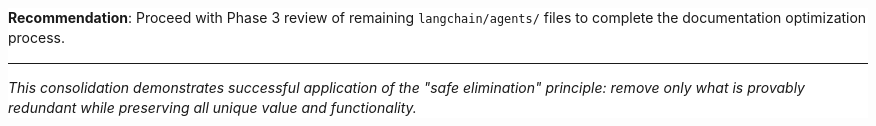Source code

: **Recommendation**: Proceed with Phase 3 review of remaining `langchain/agents/` files to complete the documentation optimization process.

---

*This consolidation demonstrates successful application of the "safe elimination" principle: remove only what is provably redundant while preserving all unique value and functionality.*
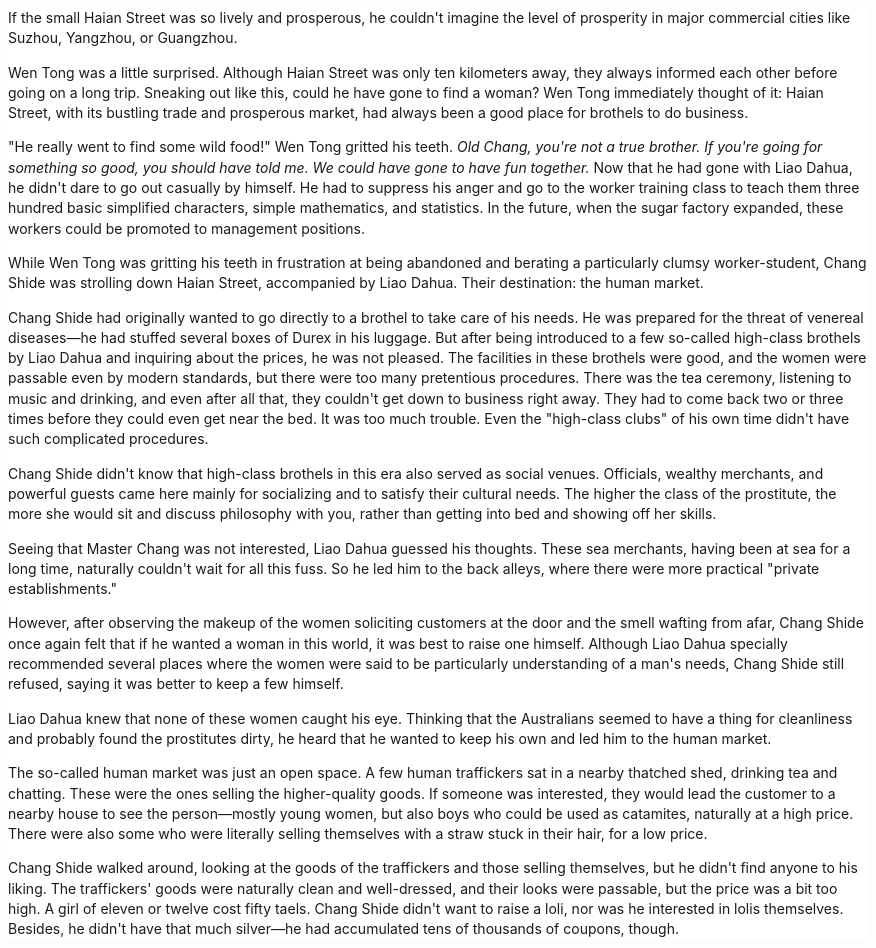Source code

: If the small Haian Street was so lively and prosperous, he couldn't imagine the level of prosperity in major commercial cities like Suzhou, Yangzhou, or Guangzhou.

Wen Tong was a little surprised. Although Haian Street was only ten kilometers away, they always informed each other before going on a long trip. Sneaking out like this, could he have gone to find a woman? Wen Tong immediately thought of it: Haian Street, with its bustling trade and prosperous market, had always been a good place for brothels to do business.

"He really went to find some wild food!" Wen Tong gritted his teeth. *Old Chang, you're not a true brother. If you're going for something so good, you should have told me. We could have gone to have fun together.* Now that he had gone with Liao Dahua, he didn't dare to go out casually by himself. He had to suppress his anger and go to the worker training class to teach them three hundred basic simplified characters, simple mathematics, and statistics. In the future, when the sugar factory expanded, these workers could be promoted to management positions.

While Wen Tong was gritting his teeth in frustration at being abandoned and berating a particularly clumsy worker-student, Chang Shide was strolling down Haian Street, accompanied by Liao Dahua. Their destination: the human market.

Chang Shide had originally wanted to go directly to a brothel to take care of his needs. He was prepared for the threat of venereal diseases—he had stuffed several boxes of Durex in his luggage. But after being introduced to a few so-called high-class brothels by Liao Dahua and inquiring about the prices, he was not pleased. The facilities in these brothels were good, and the women were passable even by modern standards, but there were too many pretentious procedures. There was the tea ceremony, listening to music and drinking, and even after all that, they couldn't get down to business right away. They had to come back two or three times before they could even get near the bed. It was too much trouble. Even the "high-class clubs" of his own time didn't have such complicated procedures.

Chang Shide didn't know that high-class brothels in this era also served as social venues. Officials, wealthy merchants, and powerful guests came here mainly for socializing and to satisfy their cultural needs. The higher the class of the prostitute, the more she would sit and discuss philosophy with you, rather than getting into bed and showing off her skills.

Seeing that Master Chang was not interested, Liao Dahua guessed his thoughts. These sea merchants, having been at sea for a long time, naturally couldn't wait for all this fuss. So he led him to the back alleys, where there were more practical "private establishments."

However, after observing the makeup of the women soliciting customers at the door and the smell wafting from afar, Chang Shide once again felt that if he wanted a woman in this world, it was best to raise one himself. Although Liao Dahua specially recommended several places where the women were said to be particularly understanding of a man's needs, Chang Shide still refused, saying it was better to keep a few himself.

Liao Dahua knew that none of these women caught his eye. Thinking that the Australians seemed to have a thing for cleanliness and probably found the prostitutes dirty, he heard that he wanted to keep his own and led him to the human market.

The so-called human market was just an open space. A few human traffickers sat in a nearby thatched shed, drinking tea and chatting. These were the ones selling the higher-quality goods. If someone was interested, they would lead the customer to a nearby house to see the person—mostly young women, but also boys who could be used as catamites, naturally at a high price. There were also some who were literally selling themselves with a straw stuck in their hair, for a low price.

Chang Shide walked around, looking at the goods of the traffickers and those selling themselves, but he didn't find anyone to his liking. The traffickers' goods were naturally clean and well-dressed, and their looks were passable, but the price was a bit too high. A girl of eleven or twelve cost fifty taels. Chang Shide didn't want to raise a loli, nor was he interested in lolis themselves. Besides, he didn't have that much silver—he had accumulated tens of thousands of coupons, though.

# [WHAT THIS TASK INVOLVES]
Tally up how many lines in the records contain the string "more". Answer with that figure only.

# [RESPONSE]
2